Each Unit will be comprised of one common share of the Company (a “Common Share”) and one-half of one common share purchase warrant (each whole warrant, a “Warrant”). Each Warrant will entitle the holder to acquire one additional Common Share at an exercise price of C$0.53 for a period of 36 months from the closing date of the Offering.
The Company has granted the Underwriters an over-allotment option (the “Over-Allotment Option”) to purchase up to an additional 5,921,100 (15%) of the Units sold pursuant to the Offering, on the same terms and conditions, exercisable in whole or in part for a period of 30 days following the closing of the Offering. If exercised in full, the Over-Allotment Offering will result in additional gross proceeds of up to approximately C$2.25 million, for total gross proceeds of up to approximately C$17.25 million.
The Offering will be completed by way of a prospectus supplement to the Company’s short form base shelf prospectus dated April 23, 2025, filed in all provinces of Canada, other than Québec.
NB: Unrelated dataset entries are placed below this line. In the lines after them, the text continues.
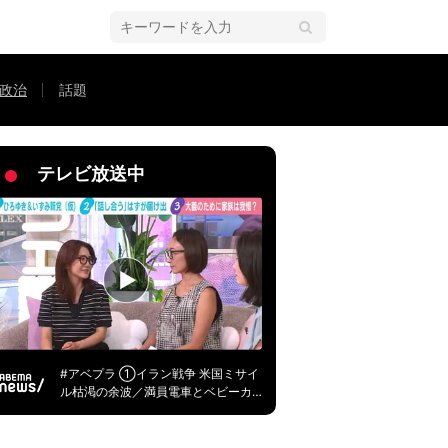
政治
話題
家としての原点
テレビ放送中
#アベプラ ①イラン戦争 米国ミサイ
ル枯渇の余波／満員電車とベビーカ
ー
The Units may also be offered in the United States to qualified institutional buyers pursuant to Rule 144A under the United States Securities Act of 1933, as amended (the “1933 Act”), and to accredited investors pursuant to Rule 506 (b) of Regulation D under the 1933 Act, and in certain offshore jurisdictions, in each case in accordance with applicable securities laws.
The Company intends to use the net proceeds from the Offering to fund commencement of Pre-Feasibility Study drilling at the Santo Tomás copper project, advance baseline environmental and permitting work, and for general corporate working capital.
Closing of the Offering is expected to occur on or about January 14, 2026, or such other date as agreed between the Company and Canaccord Genuity, and is subject to customary closing conditions, including receipt of all required regulatory approvals, including approval of the TSX Venture Exchange.